◆ **INPUT DATA**:
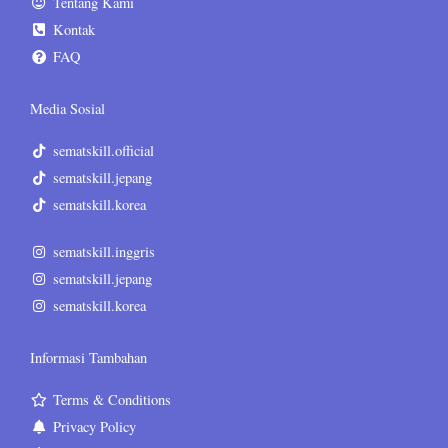
Tentang Kami
Kontak
FAQ
Media Sosial
sematskill.official
sematskill.jepang
sematskill.korea
sematskill.inggris
sematskill.jepang
sematskill.korea
Informasi Tambahan
Terms & Conditions
Privacy Policy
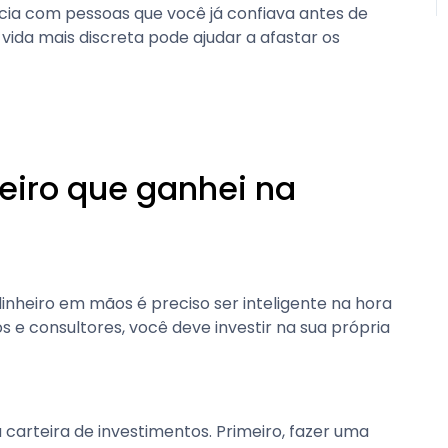
ncia com pessoas que você já confiava antes de
a vida mais discreta pode ajudar a afastar os
heiro que ganhei na
nheiro em mãos é preciso ser inteligente na hora
s e consultores, você deve investir na sua própria
a carteira de investimentos. Primeiro, fazer uma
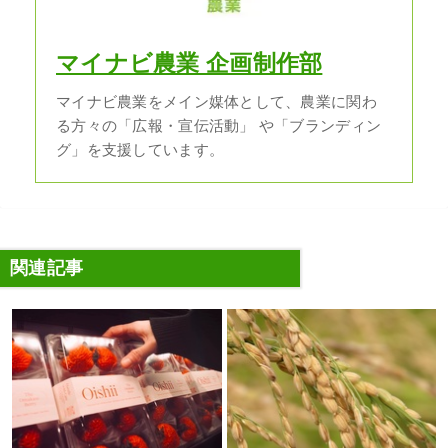
マイナビ農業 企画制作部
マイナビ農業をメイン媒体として、農業に関わ
る方々の「広報・宣伝活動」 や「ブランディン
グ」を支援しています。
関連記事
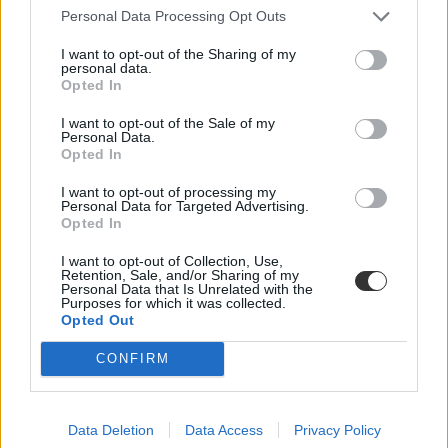
sem egységes. Míg a BME-n 100 újonnan felvett egyetemistára 76
Personal Data Processing Opt Outs
férőhely jut, a BGE-n mindössze 16, a legolcsóbb havi kollégiumi
díjak pedig 9300 és 25 500 forint között mozognak a vizsgált
I want to opt-out of the Sharing of my
intézményekben. Megnéztük, hol mekkora a kollégiumi kapacitás,
personal data.
mennyit kell fizetni, és mi alapján dől el, hogy ki költözhet be.
Opted In
Felsőoktatás
I want to opt-out of the Sale of my
Szöllősi Anna
Personal Data.
Opted In
Dolgoznának az egyetem mellett, mégsem
vállalhatnak diákmunkát – több mint százezer
I want to opt-out of processing my
Personal Data for Targeted Advertising.
levelezős hallgatót érinthet a szabály
Opted In
„Szinte bárhol voltam állásinterjún, mikor megtudták, hogy levelező
I want to opt-out of Collection, Use,
tagozatos hallgató vagyok, egyből húzni kezdték a szájukat” –
Retention, Sale, and/or Sharing of my
számolt be tapasztalatairól az Eduline-nak egy egyetemista. Példája
Personal Data that Is Unrelated with the
Purposes for which it was collected.
azonban korántsem egyedi: több levelezős hallgató számolt be
Opted Out
hasonló nehézségekről.
Campus life
CONFIRM
Kovács Dóri
Eltörölnék a 45 perces iskola-előkészítőt, újra az
Data Deletion
Data Access
Privacy Policy
óvodák dönthetnének az iskolaérettségről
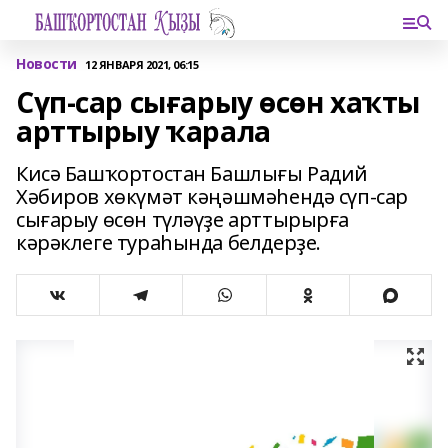
Новости
12 ЯНВАРЯ 2021, 06:15
Сүп-сар сығарыу өсөн хаҡты
арттырыу ҡарала
Кисә Башҡортостан Башлығы Радий
Хәбиров хөкүмәт кәңәшмәһендә сүп-сар
сығарыу өсөн түләүҙе арттырырға
кәрәклеге тураһында белдерҙе.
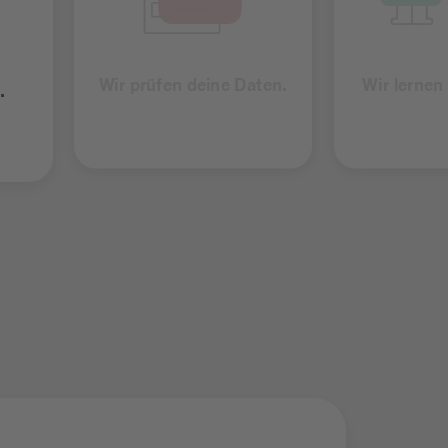
Wir prüfen deine Daten.
Wir lernen
.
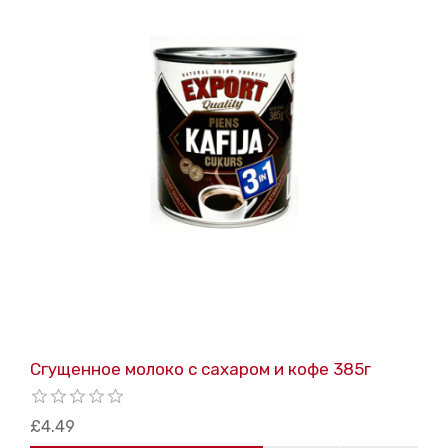
Сгущенное молоко с сахаром и кофе 385г
£4.49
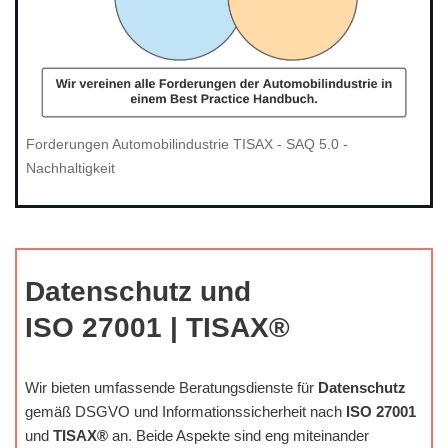
Forderungen Automobilindustrie TISAX - SAQ 5.0 -
Nachhaltigkeit
Datenschutz und
ISO 27001 | TISAX®
Wir bieten umfassende Beratungsdienste für
Datenschutz
gemäß DSGVO und Informationssicherheit nach
ISO 27001
und
TISAX®
an. Beide Aspekte sind eng miteinander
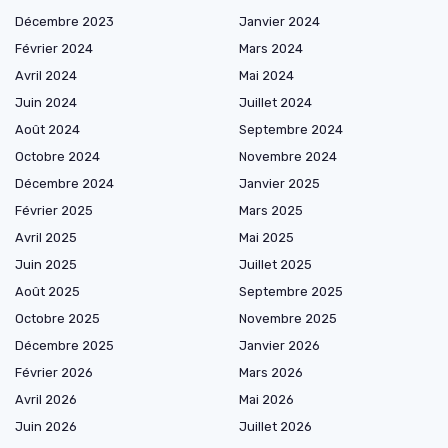
Décembre 2023
Janvier 2024
Février 2024
Mars 2024
Avril 2024
Mai 2024
Juin 2024
Juillet 2024
Août 2024
Septembre 2024
Octobre 2024
Novembre 2024
Décembre 2024
Janvier 2025
Février 2025
Mars 2025
Avril 2025
Mai 2025
Juin 2025
Juillet 2025
Août 2025
Septembre 2025
Octobre 2025
Novembre 2025
Décembre 2025
Janvier 2026
Février 2026
Mars 2026
Avril 2026
Mai 2026
Juin 2026
Juillet 2026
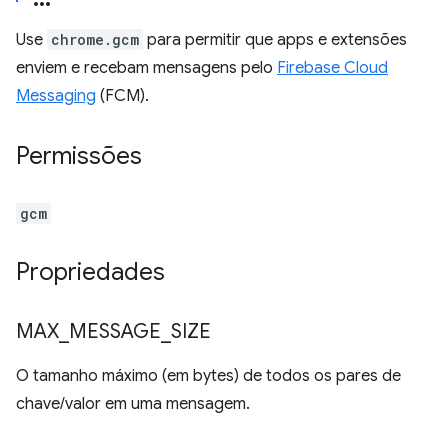
Use
chrome.gcm
para permitir que apps e extensões
enviem e recebam mensagens pelo
Firebase Cloud
Messaging
(FCM).
Permissões
gcm
Propriedades
MAX
_
MESSAGE
_
SIZE
O tamanho máximo (em bytes) de todos os pares de
chave/valor em uma mensagem.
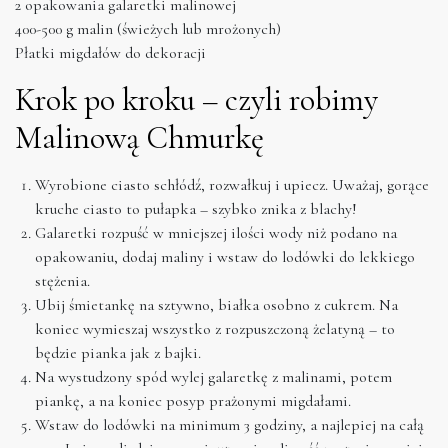
2 opakowania galaretki malinowej
400-500 g malin (świeżych lub mrożonych)
Płatki migdałów do dekoracji
Krok po kroku – czyli robimy
Malinową Chmurkę
Wyrobione ciasto schłódź, rozwałkuj i upiecz. Uważaj, gorące
kruche ciasto to pułapka – szybko znika z blachy!
Galaretki rozpuść w mniejszej ilości wody niż podano na
opakowaniu, dodaj maliny i wstaw do lodówki do lekkiego
stężenia.
Ubij śmietankę na sztywno, białka osobno z cukrem. Na
koniec wymieszaj wszystko z rozpuszczoną żelatyną – to
będzie pianka jak z bajki.
Na wystudzony spód wylej galaretkę z malinami, potem
piankę, a na koniec posyp prażonymi migdałami.
Wstaw do lodówki na minimum 3 godziny, a najlepiej na całą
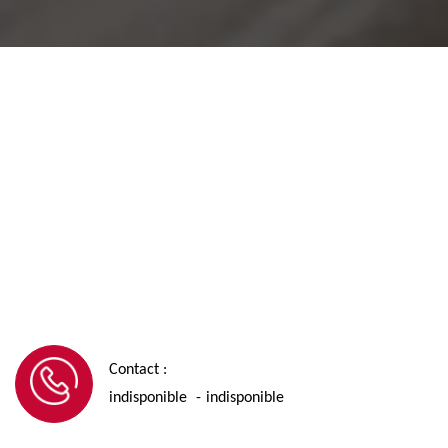
Contact :
indisponible
indisponible
-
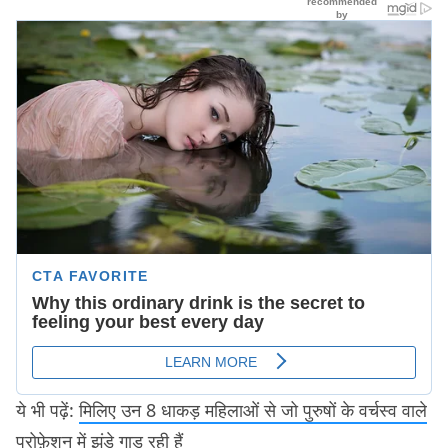
ये भी पढ़ें:
मिलिए उन 8 धाकड़ महिलाओं से जो पुरुषों के वर्चस्व वाले
प्रोफ़ेशन में झंडे गाड़ रही हैं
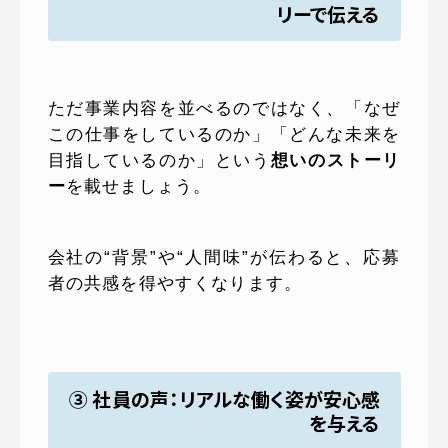
リーで伝える
ただ事業内容を並べるのではなく、「なぜ
この仕事をしているのか」「どんな未来を
目指しているのか」という
想いのストーリ
ー
を載せましょう。
会社の“背景”や“人間味”が伝わると、応募
者の共感を得やすくなります。
③ 社員の声：リアルな働く姿が安心感
を与える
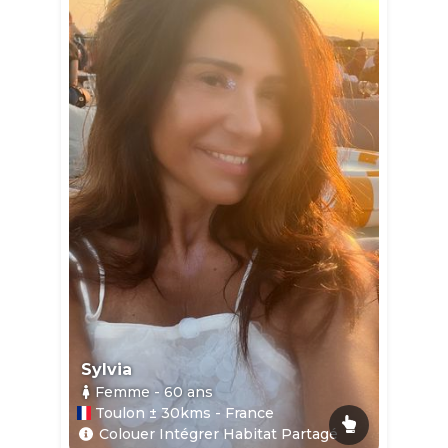
Sylvia
Femme
- 60
ans
Toulon ± 30kms - France
Colouer Intégrer Habitat Partagé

◆ **REQUIRED WORK**: Your task is to find each line in the entries that contains the string "Sharing" and copy it.

◆ **RESULT**:
I want to opt-out of the Sharing of my
Retention, Sale, and/or Sharing of my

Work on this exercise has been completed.